Le moment thatchérien de Nicolas Sarkozy
"Je ne suis ni Thatcher, ni Reagan", avait lancé Nicolas Sarkozy pendant la campagne électorale. Dans les deux cas pourtant, l’attitude face aux grèves est restée dans l’histoire comme la marque d’une stratégie de… rupture dans la relation entre pouvoir politique et mouvement syndical. Peu après son arrivée au pouvoir en 1981, Ronald Reagan n’hésite pas, après un ultimatum de 48 heures, à licencier 11 000 contrôleurs aériens qui refusent de reprendre le travail. Il engage ensuite la déréglementation du ciel américain. Au Royaume-Uni, forte d’un succès électoral historique, Margaret Thatcher se lance en 83-84 dans un affrontement sans précédent avec le syndicat le plus puissant en face d’elle, celui des mineurs. Contrairement son prédécesseur, qui y avait laissé son crédit politique et sa place, elle ne cède rien. Après un an de grève, d’innombrables coupures d’électricité subies par les britanniques, 200 000 mineurs sans salaire, la Dame de fer finit par emporter la confrontation. Dans les deux cas, les dirigeants se sont appuyés sur leur légitimité électorale pour passer en force et avoir ensuite les coudées franches pour appliquer leur programme. Ca n’est affectivement possible que dans cette dynamique mais le coût social a été très lourd.
L’opinion est-elle prête à accepter une telle épreuve de force ?
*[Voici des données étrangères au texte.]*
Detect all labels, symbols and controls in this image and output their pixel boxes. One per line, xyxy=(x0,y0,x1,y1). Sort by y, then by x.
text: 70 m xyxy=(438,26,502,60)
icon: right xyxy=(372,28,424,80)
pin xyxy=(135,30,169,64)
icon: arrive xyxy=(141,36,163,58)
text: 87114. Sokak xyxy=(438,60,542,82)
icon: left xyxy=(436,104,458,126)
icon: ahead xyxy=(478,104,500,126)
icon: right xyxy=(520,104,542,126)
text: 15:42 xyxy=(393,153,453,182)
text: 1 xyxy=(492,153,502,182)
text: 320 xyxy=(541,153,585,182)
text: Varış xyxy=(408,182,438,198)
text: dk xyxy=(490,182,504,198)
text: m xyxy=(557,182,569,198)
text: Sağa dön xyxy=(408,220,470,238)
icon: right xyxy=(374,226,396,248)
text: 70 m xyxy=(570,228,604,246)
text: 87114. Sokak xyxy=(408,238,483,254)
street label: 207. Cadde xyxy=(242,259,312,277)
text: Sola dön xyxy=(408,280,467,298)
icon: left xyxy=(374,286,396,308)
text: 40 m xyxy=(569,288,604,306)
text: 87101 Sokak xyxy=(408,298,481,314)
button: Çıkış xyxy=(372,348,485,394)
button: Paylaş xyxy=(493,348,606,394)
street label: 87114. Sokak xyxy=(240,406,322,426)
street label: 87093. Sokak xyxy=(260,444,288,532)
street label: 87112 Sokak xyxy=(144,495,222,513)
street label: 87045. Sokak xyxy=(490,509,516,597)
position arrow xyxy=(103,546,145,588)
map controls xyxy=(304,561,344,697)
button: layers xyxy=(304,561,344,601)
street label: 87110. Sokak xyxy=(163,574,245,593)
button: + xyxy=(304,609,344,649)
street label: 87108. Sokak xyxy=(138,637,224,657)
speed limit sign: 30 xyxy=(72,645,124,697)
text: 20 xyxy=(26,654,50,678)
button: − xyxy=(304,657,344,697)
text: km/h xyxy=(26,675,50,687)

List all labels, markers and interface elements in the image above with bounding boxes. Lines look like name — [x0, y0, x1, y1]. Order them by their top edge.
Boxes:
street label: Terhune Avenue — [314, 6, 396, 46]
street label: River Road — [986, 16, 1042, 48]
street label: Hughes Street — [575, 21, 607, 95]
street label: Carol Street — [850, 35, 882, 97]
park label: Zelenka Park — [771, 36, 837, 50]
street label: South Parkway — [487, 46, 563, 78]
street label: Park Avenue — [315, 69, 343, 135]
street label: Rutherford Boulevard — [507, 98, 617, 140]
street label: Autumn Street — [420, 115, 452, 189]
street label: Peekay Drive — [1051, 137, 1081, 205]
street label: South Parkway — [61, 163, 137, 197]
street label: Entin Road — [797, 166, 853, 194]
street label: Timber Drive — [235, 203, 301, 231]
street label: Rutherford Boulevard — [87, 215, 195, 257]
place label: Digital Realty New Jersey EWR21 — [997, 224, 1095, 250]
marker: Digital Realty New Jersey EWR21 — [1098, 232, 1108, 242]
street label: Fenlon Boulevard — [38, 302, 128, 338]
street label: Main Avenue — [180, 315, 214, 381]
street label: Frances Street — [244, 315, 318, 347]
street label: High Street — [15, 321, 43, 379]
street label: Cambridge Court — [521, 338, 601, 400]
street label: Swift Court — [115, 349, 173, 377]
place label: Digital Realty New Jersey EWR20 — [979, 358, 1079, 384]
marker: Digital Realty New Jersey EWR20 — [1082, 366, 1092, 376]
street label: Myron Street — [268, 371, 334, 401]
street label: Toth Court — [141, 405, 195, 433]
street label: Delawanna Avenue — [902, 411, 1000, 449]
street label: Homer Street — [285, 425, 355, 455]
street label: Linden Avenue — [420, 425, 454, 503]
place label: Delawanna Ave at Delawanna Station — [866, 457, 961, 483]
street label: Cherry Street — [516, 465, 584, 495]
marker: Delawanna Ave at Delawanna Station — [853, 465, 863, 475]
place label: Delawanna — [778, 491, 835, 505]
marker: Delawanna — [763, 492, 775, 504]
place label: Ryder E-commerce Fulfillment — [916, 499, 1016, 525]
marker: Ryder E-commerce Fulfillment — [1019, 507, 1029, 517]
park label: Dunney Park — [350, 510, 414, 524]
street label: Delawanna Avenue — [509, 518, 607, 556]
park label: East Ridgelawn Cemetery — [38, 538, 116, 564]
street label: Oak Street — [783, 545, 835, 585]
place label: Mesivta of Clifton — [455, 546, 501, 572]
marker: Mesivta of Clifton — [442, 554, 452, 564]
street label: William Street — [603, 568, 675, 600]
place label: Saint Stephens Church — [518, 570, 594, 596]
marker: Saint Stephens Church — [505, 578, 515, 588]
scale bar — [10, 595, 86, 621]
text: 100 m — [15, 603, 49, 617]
Le soutien de l’opinion a été, dans le cas de Thatcher, un élément essentiel de l’affaiblissement du syndicat des mineurs. Mais la comparaison a ses limites car en France - et le gouvernement en convient - la modernisation des relations sociales passe au contraire par le renforcement de syndicats qui sont aujourd’hui trop faibles. En outre, une trop grande brutalité dans le traitement du conflit pourrait renforcer le mouvement, non pas tant dans le soutien au maintien des régimes spéciaux, mais à travers la manifestation d’un malaise social plus large, lié à la vie chère. Ces précédents historiques montrent quand même que ce sont les reculs sur des réformes emblématiques qui conduisent à l’immobilisme et à l’impuissance politique, l’exemple le plus marquant en France étant celui d’Alain Juppé après le mouvement de 95. Ni Thatcher, ni Reagan, Nicolas Sarkozy est contraint d’aller jusqu’au bout sur le principe s’il veut donner un contenu à son quinquennat.